5) Five of the professors featured on one of my favorite blogs, Feminist Law Professors, teach at my school. This is cool not only because of celeb status, but also because these profs offer some awesome classes and bring an ever-needed feminist perspective to the law. I’m happy that my views will not just be tolerated at my school, but hopefully welcomed with such a feminist-heavy faculty.

4) I have some great clinical opportunities in front of me. From immigration to domestic violence to older prisoners to vaccine injury to public justice, I’m confident that a lot of my interests in legal practice will be nurtured and guided by these clinical offerings.

3) My school has a large criminal justice reform project which aims to encourage re-entry programs rather than incarceration. With the US per-capita incarceration rate rivaling China (not to mention the mass incarceration of black men), this is a problem that needs to be addressed from both inside and outside of the legal fields.

2) Most large law schools have pretty diverse course offerings, especially when you reach the upper-level elective courses. Indeed, course offerings at one of the other contenders on my list were certainly enticing (so many Critical Legal Studies courses!) Nonetheless, my school’s size allows for a great diversity of courses. Hopefully I’ll be able to take some of these:

Feminist Legal Theory, Law and Literature (I’m looking at you, Dostoevsky/Kafka/Morrison, and others), Law and Psychiatry (Kevorkian!), Comparative Constitutional Law (mm, Scandinavia), Space Law and/or Law of the Sea, Seminar in Government Procurement of Intellectual Property, Law in Cyberspace (I’m really starting to get into the whole Intellectual Property field…), Employment Discrimination Law, Sexuality and the Law, Gender Discrimination and the Law, The Law of Democracy, White Collar Crime, Consumer Protection Law, Campaign Finance Law, etc.

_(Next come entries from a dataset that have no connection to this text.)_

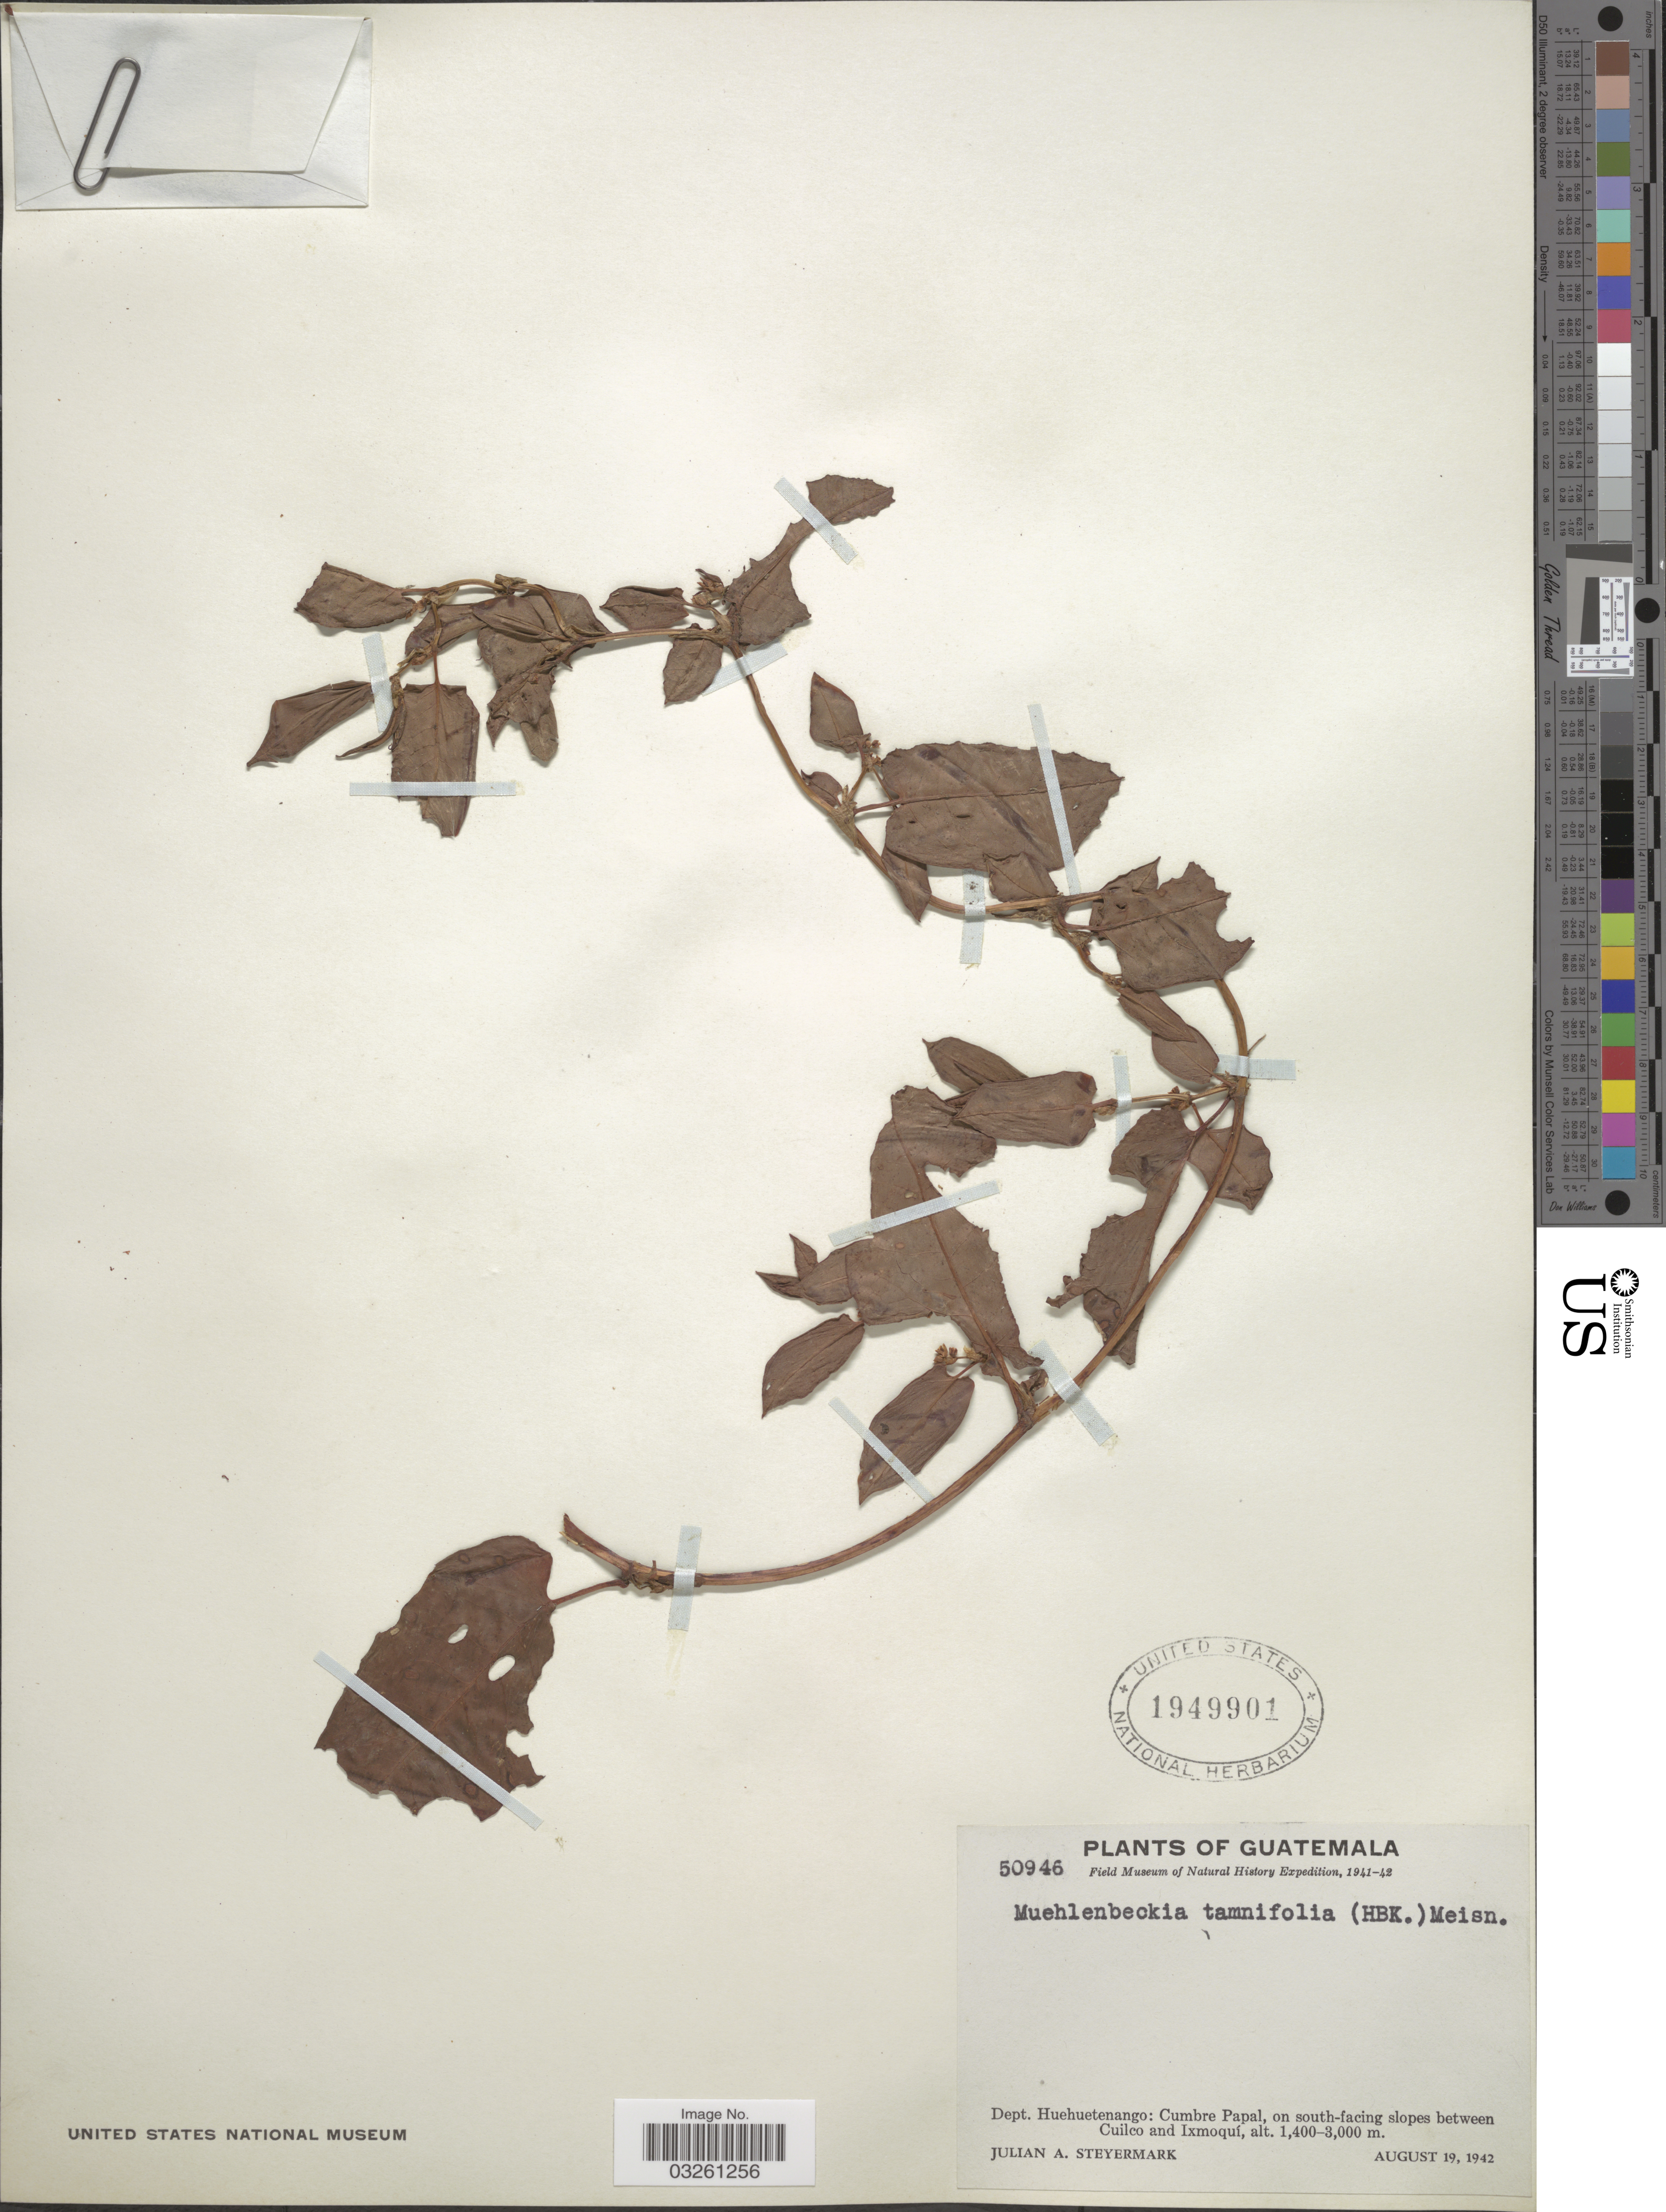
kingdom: Plantae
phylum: Tracheophyta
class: Magnoliopsida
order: Caryophyllales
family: Polygonaceae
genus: Muehlenbeckia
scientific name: Muehlenbeckia tamnifolia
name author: (Kunth) Meisn.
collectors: J. Steyermark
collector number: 50946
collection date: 1942-08-19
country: Guatemala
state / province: Huehuetenango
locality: Dept. Huehuetenango: Cumbre Papal, on south-facing slopes between Cuilco and Ixmoquí.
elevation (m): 1400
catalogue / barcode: US 1949901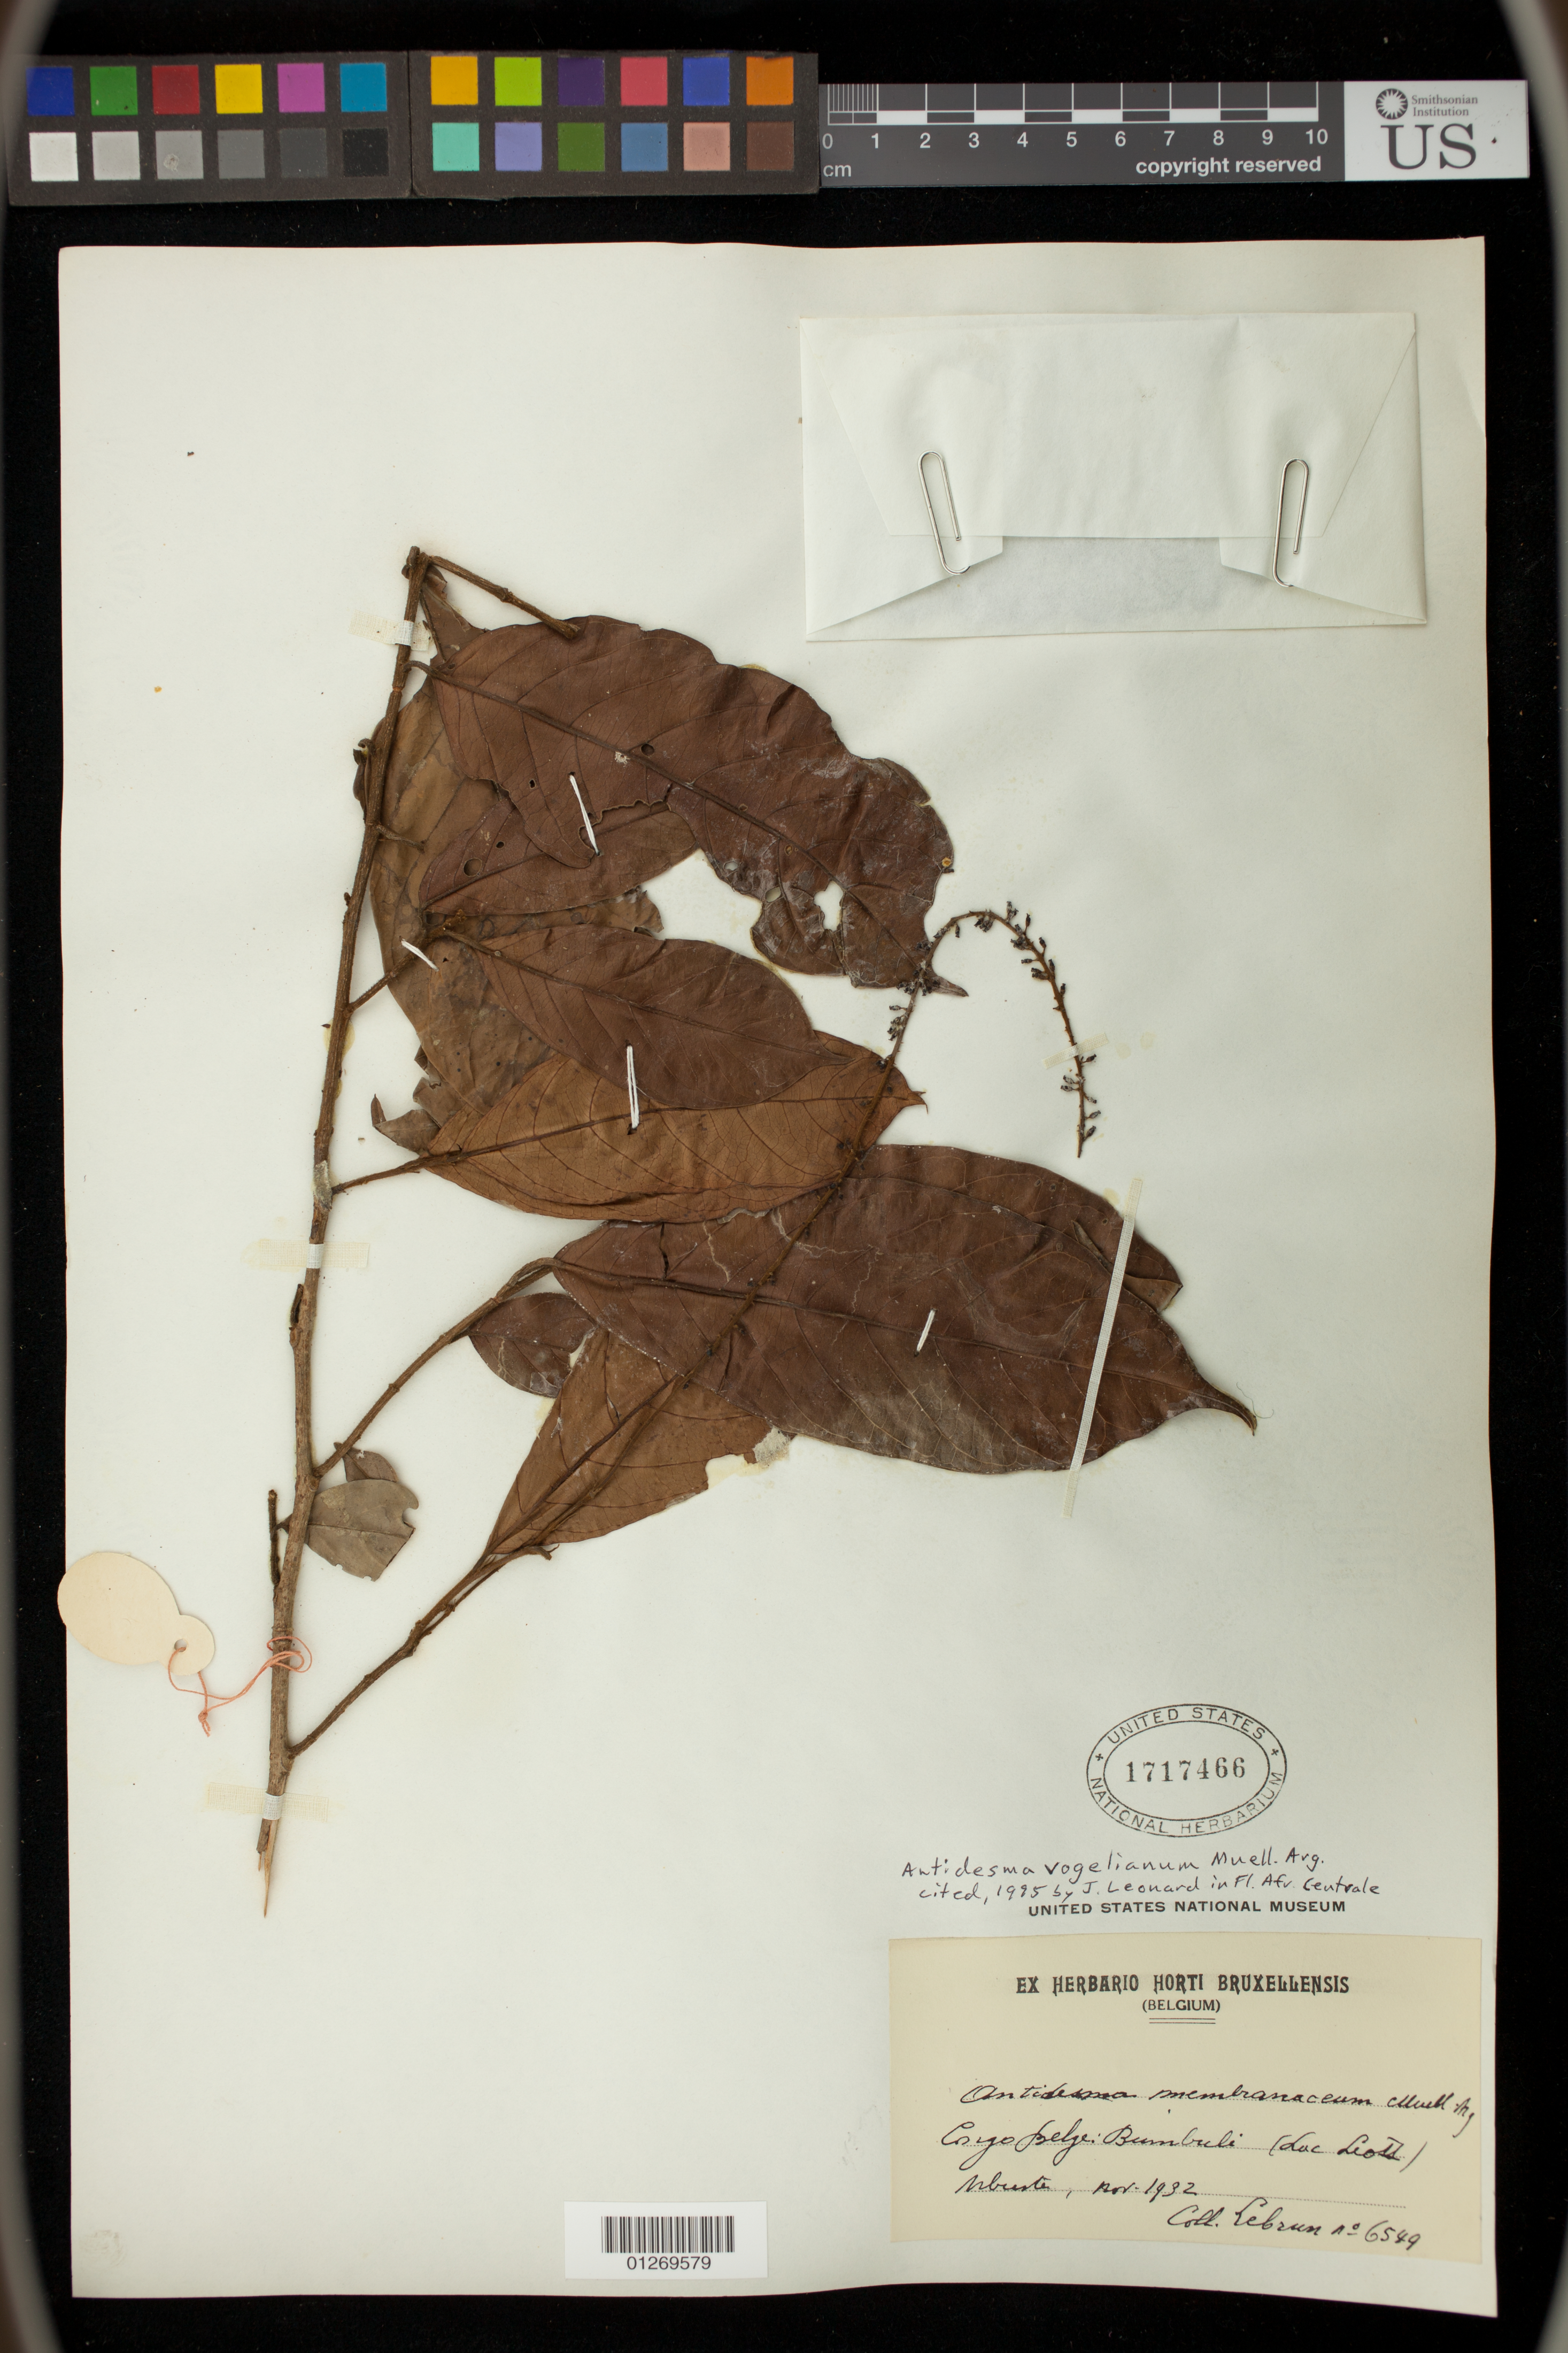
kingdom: Plantae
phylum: Tracheophyta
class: Magnoliopsida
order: Malpighiales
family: Phyllanthaceae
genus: Antidesma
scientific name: Antidesma vogelianum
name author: Müll. Arg.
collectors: J. Lebzum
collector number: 6549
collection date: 1932-11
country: Congo, Democratic Republic of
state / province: Mai Ndombe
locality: Bumbuli (Lac Leo II)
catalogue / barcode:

1) My school has an active Anarchist Collective. A neighboring school has University-sponsored clubs for enthusiasts of beer, bridge, chess, board games, wine, Gilbert & Sullivan (actually…?),  and militia-building, but the only club which doesn’t receive funding from the University or the Student Bar Association is the club advocating reproductive justice. Law school fail. Meanwhile, my school fully funds the AC (mentioned above), a Feminist Forum, (a separate!) Law Association for Women, (and yet another “lady org”!!) Law Students for Reproductive Justice, Students for Drug Law Reform, The Innocence Project, and the Equal Justice Foundation, among many others.

But yea, we’ve got an Anarchist Collective. At the very least, this will provide me an insta-group of like-minded peers. I’m 100% ready to bridge the gap between my activism in college and my legal studies – can’t wait to forge ahead with that combination of skills.